Rules feel like defences against suffering, but they actually create what they seek to defend against.

For example, if my rule is 'don't hurt my friend', because to do so would cause me suffering, the rule creates the suffering, because either the rule is broken, in which case I have resentment, or the rule might be broken, in which case I have fear. Rules that can't be broken are never generated as rules in the first place. The whole point of a rule is a condition on what is uncertain. Every rule, therefore, necessarily generates the unhappiness it seeks to protect against.

The only difference between rules lies in the following:

"What would you like, Sir? Resentment or fear?"
"I would like resentment, please."
"In that case, pick a rule that is frequently or inevitably broken. Then you're always resentful it has been broken."
"I don't like the sound of that. What about fear?"
"Then pick a rule that is infrequently or not necessarily broken. Then, you're always frightened it might be broken."

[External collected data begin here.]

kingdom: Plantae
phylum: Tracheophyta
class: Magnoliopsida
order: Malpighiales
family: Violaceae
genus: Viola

The real subconscious purpose of rules is actually to create resentment and fear, both of which project out the internal sense of wrongness and locate it elsewhere.

Do I want to be happy? Yes!

Drop the rules then. You can be happy straight away, right now.

The only remaining block to happiness is then the internal sense of wrongness, which we must allow to dissolve, as an aberrant illusion. Where is the wrongness? It is nowhere: it is fabricated. Drop it. That is all.